La Suède s'apprête à durcir sa législation pénale à l'égard des mineurs, en autorisant l'incarcération de jeunes âgés de 14 à 17 ans. Cette mesure, annoncée par le gouvernement, suscite une vive polémique parmi les défenseurs des droits de l'enfant, qui y voient un recul significatif.
Un projet de loi controversé
Le gouvernement suédois, soutenu par une coalition de droite, a présenté un projet de loi visant à créer des unités fermées pour les mineurs délinquants. Actuellement, les jeunes de moins de 18 ans ne peuvent être placés en détention que dans des centres éducatifs fermés, mais le nouveau texte prévoit des peines d'emprisonnement dans des prisons pour adultes, avec une séparation stricte.
Selon les autorités, cette mesure répond à une augmentation de la criminalité juvénile, notamment les violences et les trafics de drogue. Le ministre de la Justice a déclaré que la société doit se protéger et que les sanctions doivent être plus dissuasives.
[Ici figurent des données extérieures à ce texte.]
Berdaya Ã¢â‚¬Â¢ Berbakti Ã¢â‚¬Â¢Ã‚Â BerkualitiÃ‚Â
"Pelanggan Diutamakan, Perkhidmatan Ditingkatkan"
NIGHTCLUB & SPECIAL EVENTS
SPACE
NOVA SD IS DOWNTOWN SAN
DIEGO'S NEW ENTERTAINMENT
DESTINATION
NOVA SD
Critiques des organisations de défense des droits
L'UNICEF et d'autres ONG dénoncent une violation de la Convention internationale des droits de l'enfant, que la Suède a ratifiée. Elles rappellent que l'incarcération des mineurs a des effets néfastes sur leur développement psychologique et leur réinsertion.
Des psychologues et éducateurs alertent sur le risque de stigmatisation et de récidive. Ils préconisent des mesures éducatives et de prévention plutôt que répressives.
Une opposition politique
Les partis de gauche et les Verts s'opposent fermement au projet. Ils estiment que la prison n'est pas une solution pour les jeunes et que le gouvernement cède à une logique sécuritaire. Des manifestations ont eu lieu dans plusieurs villes suédoises.
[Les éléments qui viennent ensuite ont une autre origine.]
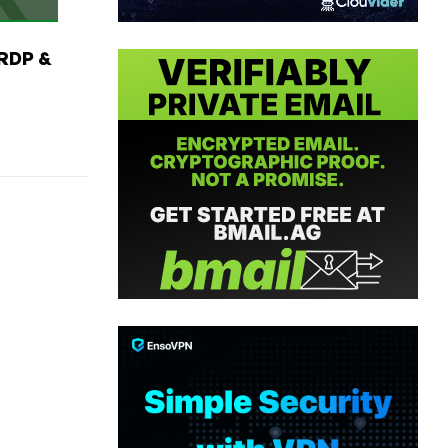
RDP &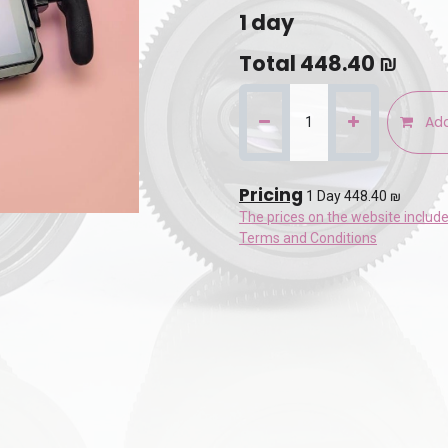
1
day
Total
448.40
₪
Add
Pricing
1 Day 448.40 ₪
The prices on the website includ
Terms and Conditions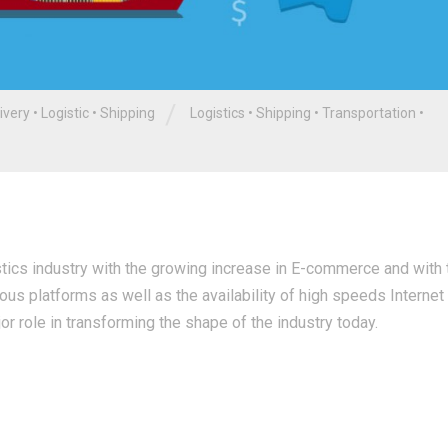
/
ivery
•
Logistic
•
Shipping
Logistics
•
Shipping
•
Transportation
•
istics industry with the growing increase in E-commerce and with 
ous platforms as well as the availability of high speeds Internet
jor role in transforming the shape of the industry today.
Le débat est vif : certains citoyens soutiennent la mesure, estimant qu'elle est nécessaire face à l'insécurité, tandis que d'autres y voient une atteinte aux valeurs humanistes du pays.
Le texte doit être examiné par le Parlement dans les prochains mois. S'il est adopté, la Suède rejoindrait une minorité de pays européens autorisant l'incarcération des mineurs de moins de 16 ans.